## Belge alıntısı

__________________________________________________

Kuran, nazil olmaya ve müşriklere tebliğ edilmeye başlandığında, müşriklerin birbirinden farklı tepkileri olmuştu. Bu tepkilerden en dikkat çekici olanlarından biri Kuran’ın ve Resulullah’ın sihirle itham edilmesiydi.
Sihir, lügatlerde, kendisini şeytanın desteklediği her şey, kendisiyle şeytana yaklaşılan ve onun yardımıyla yapılan amel, göz alıcı büyü, göz boyayan ve bir şeyi - aslında öyle olmadığı halde -göründüğü gibi zannettiren büyü, mehazı latif ve ince olan şey gibi ifadelerle izah edilmektedir. Sihir, aynı zamanda zekice, maharetle ve ustalıkla beyan ve söz söyleme anlamına da gelmektedir.(1)
Kuran’da, bütün elçilerin inkâr edenler tarafından sihirbazlıkla itham edildikleri dile getirilmektedir (Zâriyât 51/52.) Bu konuda bazı elçilerin ise özel olarak zikredildikleri görülmektedir.(2)
Kuran’da nebi Musa’dan sonra en çok sihirle itham edildiğinden bahsedilen elçi, nebimiz olmuştur. Diğer elçiler gösterdikleri mucizeler sebebiyle sihir yapmakla suçlanırken, bizim nebimiz daha çok getirdiği Kuran sebebiyle sihir ithamına maruz kalmıştır.

__________________________________________________

## Sağlanan materyal
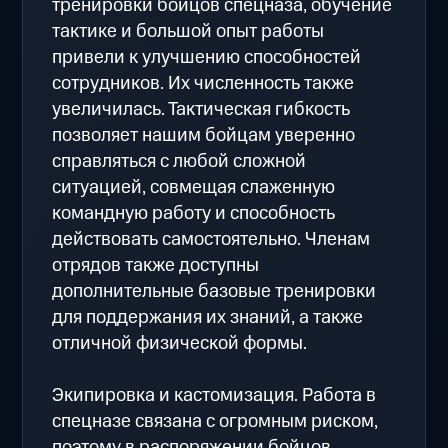
тренировки бойцов спецназа, обучение
тактике и большой опыт работы
привели к улучшению способностей
сотрудников. Их численность также
увеличилась. Тактическая гибкость
позволяет нашим бойцам уверенно
справляться с любой сложной
ситуацией, совмещая слаженную
командную работу и способность
действовать самостоятельно. Членам
отрядов также доступны
дополнительные базовые тренировки
для поддержания их знаний, а также
отличной физической формы.
Экипировка и кастомизация. Работа в
спецназе связана с огромным риском,
поэтому в распоряжении бойцов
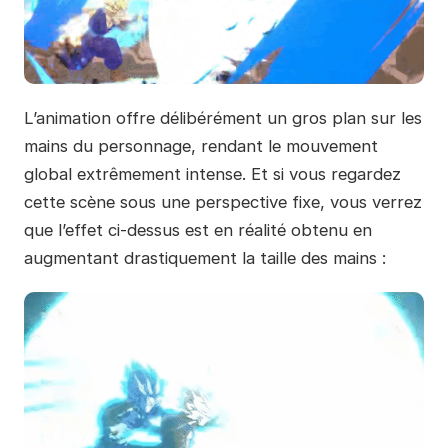
L’animation offre délibérément un gros plan sur les
mains du personnage, rendant le mouvement
global extrêmement intense. Et si vous regardez
cette scène sous une perspective fixe, vous verrez
que l’effet ci-dessus est en réalité obtenu en
augmentant drastiquement la taille des mains :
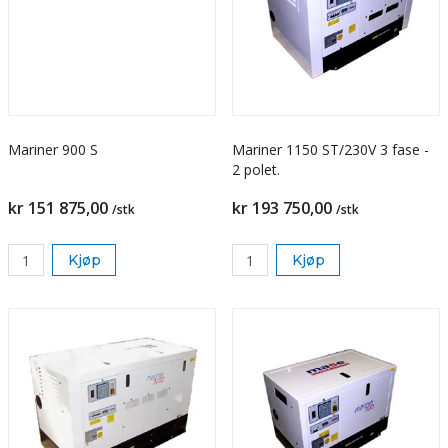
Mariner 900 S
Mariner 1150 ST/230V 3 fase -
2 polet.
kr 151 875,00
kr 193 750,00
/stk
/stk
Kjøp
Kjøp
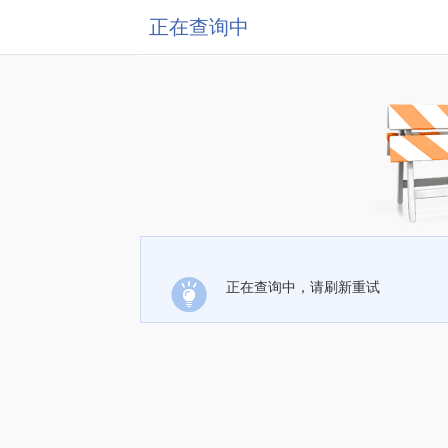
正在查询中
正在查询中，请刷新重试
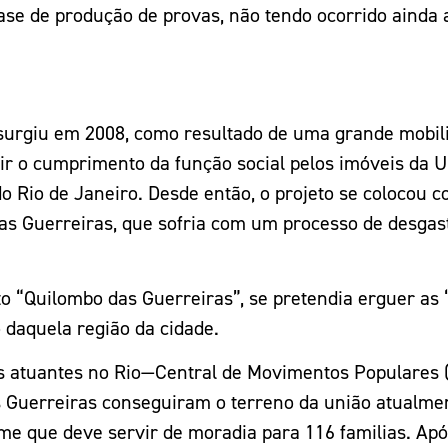
ase de produção de provas, não tendo ocorrido ainda 
surgiu em 2008, como resultado de uma grande mobiliz
 o cumprimento da função social pelos imóveis da Un
o do Rio de Janeiro. Desde então, o projeto se colocou
as Guerreiras, que sofria com um processo de desgas
eto “Quilombo das Guerreiras”, se pretendia erguer a
 daquela região da cidade.
iais atuantes no Rio—Central de Movimentos Populares 
Guerreiras conseguiram o terreno da união atualme
e que deve servir de moradia para 116 familias. Apo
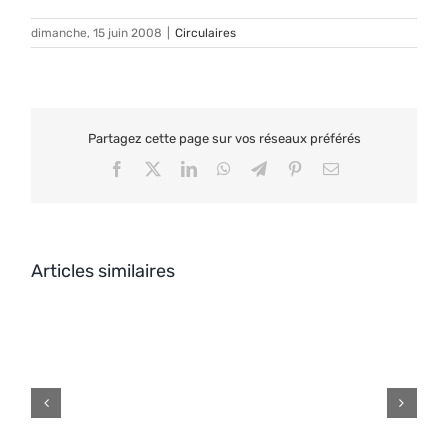
dimanche, 15 juin 2008
|
Circulaires
Partagez cette page sur vos réseaux préférés
Facebook
X
LinkedIn
WhatsApp
Telegram
Pinterest
Email
Articles similaires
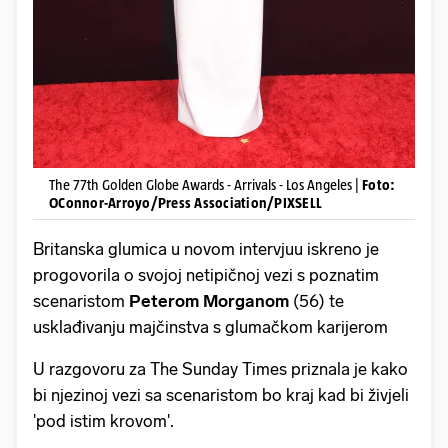
The 77th Golden Globe Awards - Arrivals - Los Angeles |
Foto:
OConnor-Arroyo/Press Association/PIXSELL
Britanska glumica u novom intervjuu iskreno je
progovorila o svojoj netipičnoj vezi s poznatim
scenaristom
Peterom Morganom
(56) te
usklađivanju majčinstva s glumačkom karijerom
U razgovoru za The Sunday Times priznala je kako
bi njezinoj vezi sa scenaristom bo kraj kad bi živjeli
'pod istim krovom'.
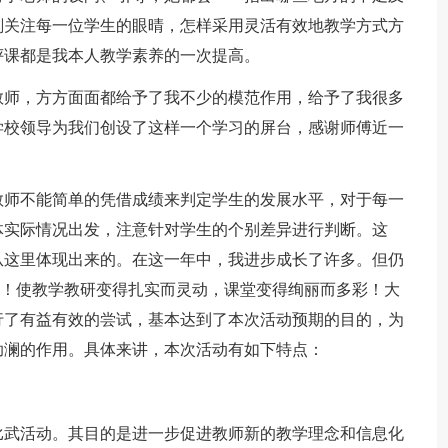
刻关注每一位学生的眼晴，怎样采用灵活有效地教学方式方
评课都是我本人教学素养的一次提高。
教师，方方面面都给予了我不少的模范作用，给予了我很多
学校领导为我们创设了这样一个学习的屏台，感谢师傅近一
教师不能简单的凭借成绩来判定学生的发展水平，对于每一
体实际情况出发，注意针对学生的个别差异进行判断。这
从这里体现出来的。在这一年中，我进步成长了许多。但仍
！使教学教研变得扎实而灵动，课堂变得绚丽而多彩！大
行了有益有效的尝试，基本达到了本次活动预期的目的，为
助澜的作用。具体来讲，本次活动有如下特点：
比武活动。其目的是进一步促进教师新的教学理念和信息化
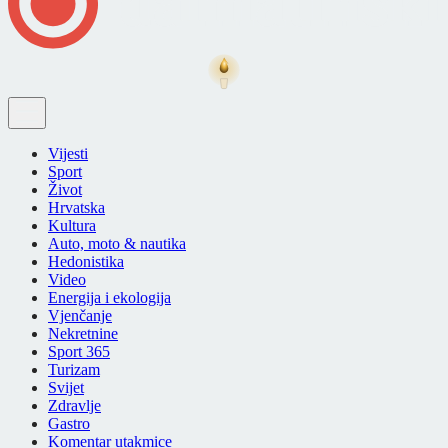
Vijesti
Sport
Život
Hrvatska
Kultura
Auto, moto & nautika
Hedonistika
Video
Energija i ekologija
Vjenčanje
Nekretnine
Sport 365
Turizam
Svijet
Zdravlje
Gastro
Komentar utakmice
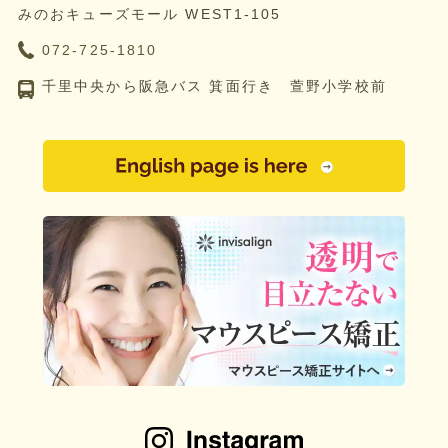
みのおキューズモール WEST1-105
072-725-1810
千里中央から阪急バス 箕面行き 萱野小学校前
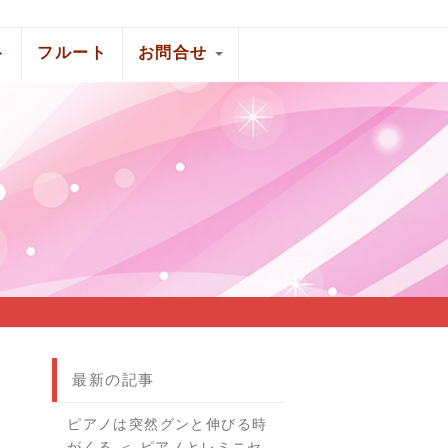
ト
フルート
お問合せ
最新の記事
ピアノは突然グンと伸びる時
がくる ＜ ピアノとレミニセ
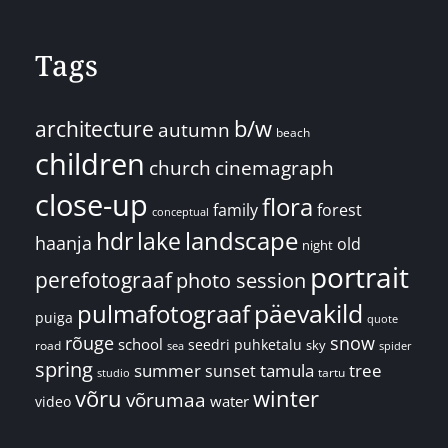
Tags
architecture
b/w
autumn
beach
children
church
cinemagraph
close-up
flora
family
forest
conceptual
landscape
hdr
lake
haanja
old
night
portrait
perefotograaf
photo session
päevakild
pulmafotograaf
puiga
quote
rõuge
snow
school
seedri puhketalu
sky
road
spider
sea
spring
summer
sunset
tamula
tree
tartu
studio
võru
winter
võrumaa
water
video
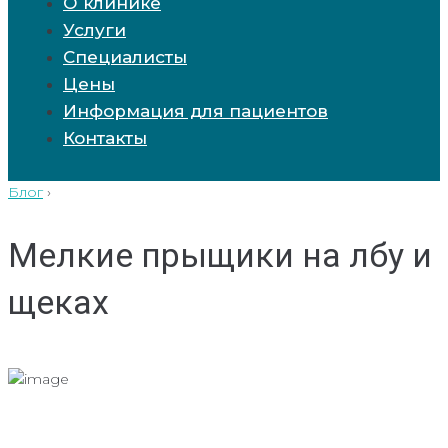
О клинике
Услуги
Специалисты
Цены
Информация для пациентов
Контакты
Блог
›
Мелкие прыщики на лбу и
щеках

__________________________________________________

## Materyali inceleyin
1. Belge alıntısına göre aşağıdaki soruları yanıtlayın.
(a) Sihir, lügatlerdeki açıklamaların yanı sıra aynı zamanda hangi anlama gelmektedir?
(b) Kuran'da bütün elçilerin kimler tarafından sihirbazlıkla itham edildiği dile getirilmektedir?
(c) Diğer elçiler hangi sebeple sihir yapmakla suçlanmıştır?
2. Belge alıntısında "Kuran, nazil olmaya" sözlerinden başlayıp "sihirle itham edilmesiydi." sözlerine kadar uzanan bölümün tamamını hiçbir değişiklik yapmadan yeniden yazın.

## Görevlerin çözümleri
1.
(a) Sihir, aynı zamanda zekice, maharetle ve ustalıkla beyan ve söz söyleme anlamına gelmektedir.
(b) Bütün elçiler inkâr edenler tarafından sihirbazlıkla itham edilmiştir.
(c) Diğer elçiler gösterdikleri mucizeler sebebiyle sihir yapmakla suçlanmıştır.

2.
Kuran, nazil olmaya ve müşriklere tebliğ edilmeye başlandığında, müşriklerin birbirinden farklı tepkileri olmuştu. Bu tepkilerden en dikkat çekici olanlarından biri Kuran’ın ve Resulullah’ın sihirle itham edilmesiydi.